@John Laurence Syโ :
It sounds like you are encountering a schema conversion error when trying to read in a Parquet file that contains an INT64 column that cannot be converted to a string type. This error can occur when the Parquet file has a schema that is incompatible with the expected schema of the Spark DataFrame.
One possible solution is to explicitly specify the schema of the Parquet file when reading it into a Spark DataFrame using the schema parameter of the spark.read.parquet() method. This will ensure that the Parquet file is read in with the correct schema and any type conversion errors are avoided. For example:
python
from pyspark.sql.types import StructType, StructField, LongType, StringType
# Define the schema of the Parquet file
schema = StructType([
StructField("int_column", LongType(), True),
StructField("string_column", StringType(), True)
])
# Read in the Parquet file with the specified schema
df = spark.read.parquet("s3://path/to/parquet/file", schema=schema)

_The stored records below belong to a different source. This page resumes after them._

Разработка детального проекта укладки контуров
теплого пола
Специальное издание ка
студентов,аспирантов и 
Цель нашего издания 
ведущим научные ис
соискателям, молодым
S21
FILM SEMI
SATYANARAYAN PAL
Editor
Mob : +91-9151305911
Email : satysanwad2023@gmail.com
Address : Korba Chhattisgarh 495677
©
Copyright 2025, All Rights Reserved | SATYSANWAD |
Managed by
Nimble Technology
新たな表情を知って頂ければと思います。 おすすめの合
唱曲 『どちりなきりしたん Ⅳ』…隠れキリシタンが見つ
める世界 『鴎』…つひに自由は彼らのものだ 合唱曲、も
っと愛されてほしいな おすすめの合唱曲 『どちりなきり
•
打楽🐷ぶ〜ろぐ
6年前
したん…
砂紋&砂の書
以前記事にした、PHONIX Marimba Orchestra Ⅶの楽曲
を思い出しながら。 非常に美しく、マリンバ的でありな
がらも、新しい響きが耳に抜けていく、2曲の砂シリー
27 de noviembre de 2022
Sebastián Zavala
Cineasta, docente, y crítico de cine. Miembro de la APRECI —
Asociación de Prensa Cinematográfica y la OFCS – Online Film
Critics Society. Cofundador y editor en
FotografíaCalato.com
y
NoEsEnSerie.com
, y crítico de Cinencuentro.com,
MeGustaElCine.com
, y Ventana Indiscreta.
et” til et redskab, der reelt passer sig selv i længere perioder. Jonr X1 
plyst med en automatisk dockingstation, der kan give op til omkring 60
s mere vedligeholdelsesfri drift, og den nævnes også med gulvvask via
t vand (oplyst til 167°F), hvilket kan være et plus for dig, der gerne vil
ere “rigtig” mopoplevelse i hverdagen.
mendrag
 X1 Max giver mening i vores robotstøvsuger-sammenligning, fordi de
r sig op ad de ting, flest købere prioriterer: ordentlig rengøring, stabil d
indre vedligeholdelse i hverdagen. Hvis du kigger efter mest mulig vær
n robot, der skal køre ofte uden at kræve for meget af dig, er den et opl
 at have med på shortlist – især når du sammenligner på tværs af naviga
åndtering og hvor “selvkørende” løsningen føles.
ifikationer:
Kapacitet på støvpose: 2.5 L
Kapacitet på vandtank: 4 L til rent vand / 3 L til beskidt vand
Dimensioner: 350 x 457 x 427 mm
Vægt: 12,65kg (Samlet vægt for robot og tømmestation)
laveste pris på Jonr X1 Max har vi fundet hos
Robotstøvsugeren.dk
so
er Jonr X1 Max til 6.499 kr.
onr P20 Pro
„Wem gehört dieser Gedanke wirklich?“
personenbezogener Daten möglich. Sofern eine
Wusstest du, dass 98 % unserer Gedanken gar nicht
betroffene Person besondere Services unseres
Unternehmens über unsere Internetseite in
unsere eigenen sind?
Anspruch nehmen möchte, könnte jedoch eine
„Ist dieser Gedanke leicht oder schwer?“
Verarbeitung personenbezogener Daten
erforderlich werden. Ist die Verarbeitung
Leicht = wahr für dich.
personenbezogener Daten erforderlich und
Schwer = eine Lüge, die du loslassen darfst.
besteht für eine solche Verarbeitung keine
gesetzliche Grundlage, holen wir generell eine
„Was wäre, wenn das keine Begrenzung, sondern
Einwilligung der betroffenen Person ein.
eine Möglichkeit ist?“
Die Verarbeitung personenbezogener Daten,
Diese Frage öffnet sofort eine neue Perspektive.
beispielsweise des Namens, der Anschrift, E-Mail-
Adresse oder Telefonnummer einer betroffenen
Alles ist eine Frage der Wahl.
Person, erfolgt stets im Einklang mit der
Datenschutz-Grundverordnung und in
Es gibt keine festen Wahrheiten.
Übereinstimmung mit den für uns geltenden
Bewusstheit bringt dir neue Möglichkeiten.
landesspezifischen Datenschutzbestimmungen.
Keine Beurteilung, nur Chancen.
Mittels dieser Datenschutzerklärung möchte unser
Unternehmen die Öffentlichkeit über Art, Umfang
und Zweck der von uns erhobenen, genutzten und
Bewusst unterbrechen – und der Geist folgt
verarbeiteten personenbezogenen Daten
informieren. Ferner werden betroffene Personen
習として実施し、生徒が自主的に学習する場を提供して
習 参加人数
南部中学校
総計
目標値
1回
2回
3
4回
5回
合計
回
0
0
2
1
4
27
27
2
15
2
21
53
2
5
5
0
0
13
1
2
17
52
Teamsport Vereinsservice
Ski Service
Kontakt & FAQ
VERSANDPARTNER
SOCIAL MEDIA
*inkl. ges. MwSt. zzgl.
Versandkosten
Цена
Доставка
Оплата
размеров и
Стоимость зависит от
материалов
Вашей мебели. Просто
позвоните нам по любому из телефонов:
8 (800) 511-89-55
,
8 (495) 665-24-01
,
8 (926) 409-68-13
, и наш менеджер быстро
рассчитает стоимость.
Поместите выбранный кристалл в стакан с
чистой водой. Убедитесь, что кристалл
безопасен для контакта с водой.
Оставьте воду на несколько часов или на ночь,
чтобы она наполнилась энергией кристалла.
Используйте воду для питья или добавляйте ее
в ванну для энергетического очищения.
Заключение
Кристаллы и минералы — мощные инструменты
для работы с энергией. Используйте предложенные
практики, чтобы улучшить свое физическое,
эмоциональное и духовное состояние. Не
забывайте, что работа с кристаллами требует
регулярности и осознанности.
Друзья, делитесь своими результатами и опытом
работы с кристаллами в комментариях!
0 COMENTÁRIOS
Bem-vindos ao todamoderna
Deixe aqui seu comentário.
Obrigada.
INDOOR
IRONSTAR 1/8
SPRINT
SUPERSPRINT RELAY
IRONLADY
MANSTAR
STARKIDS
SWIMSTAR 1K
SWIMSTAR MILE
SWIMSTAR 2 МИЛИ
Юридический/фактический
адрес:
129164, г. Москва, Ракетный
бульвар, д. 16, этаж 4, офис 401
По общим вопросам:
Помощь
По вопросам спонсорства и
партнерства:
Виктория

In this example, the schema of the Parquet file contains an INT64 column and a string column, which are explicitly defined using the StructType and StructField classes. The LongType() and StringType() functions are used to define the data types of the columns.
Alternatively, you can try converting the INT64 column to a string column in the Parquet file itself before reading it into Spark. This can be done using tools like Apache Arrow or Pandas. Once the column is converted, the Parquet file can be read in normally without encountering any schema conversion errors.
I hope this helps! Let me know if you have any further questions.